Surrendering Our Wombs
Posted by Arwen Mosher in Faith on Wednesday, March 25, 2009 8:00 AM
As I’ve mentioned before, Bryan and I went through two-and-a-half years of actively trying to conceive before I became pregnant with our first child.
That waiting period was a spiritually fruitful time for me, at least by the end of it. At the beginning I did a lot of flailing.
Writing helped, and so did corresponding by email with other Catholic women who were dealing with similar struggles.
I made one friend who had half a dozen early miscarriages during the time I was waiting to get pregnant. (She, by the grace of God, now has a toddler and a baby just as I do.) She and I wrote many emails back and forth, and I gained many insights from our conversations. Years later, one of these in particular still stands out in my mind.

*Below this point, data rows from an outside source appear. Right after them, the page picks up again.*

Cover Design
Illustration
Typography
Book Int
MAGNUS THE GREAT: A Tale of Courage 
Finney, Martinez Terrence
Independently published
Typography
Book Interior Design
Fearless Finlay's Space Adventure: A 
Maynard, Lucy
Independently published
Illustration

We can look at the life of the Blessed Virgin Mary and learn much about how to live our lives as Christians. Christ’s mother standing at the foot of the Cross is a particularly poignant image.
But for us women, there is a special lesson to be learned from the actions of Our Lady at the Annunciation.
This is the insight my friend shared with me, one that she herself had gained in a grief-filled moment of praying to the Blessed Mother.
When the angel Gabriel appeared to Mary and told her of God’s plan for her, she gave her famous answer. “Let it be done unto me according to your word.” In that moment, she handed her life over to God, but more specifically, she handed over her womb.
In that instant she agreed to do as God asked her. This would mean carrying the Son of God and watching him die on the Cross and eventually following him to Heaven, but Mary did not know that. She assented in spite of her lack of comprehension and by doing so showcased the incredible grace of God within her. And her journey as Christ’s mother began with that surrender of her womb.
I wrestled with the emptiness of my own womb during our waiting months, and my friend’s insight helped me to see Mary as my model in a special way. Our fertility struggles, I discerned, were my call to hand over my womb to God just as Christ’s mother had done, to accept God’s will for me to bear children - or not - in his timing. Praying for the grace to do that carried me through the months of our wait, blessedly short though it turned out to be.
As I’ve moved into the current stage of my life, I’ve continued to meditate on the idea of Mary at the Annunciation as an example for our lives. All Christians are called to surrender our lives to God, but we women in a special way are called to surrender our wombs to God. This is true for all of us, no matter what our vocations. Women called to religious life must assent to not bearing children; married women on all parts of the fertility spectrum are called to assent to God’s will for us as well, whether it means we will bear a dozen children or none at all.
Today, on the Feast of the Annunciation, we have Mary as our model in that task.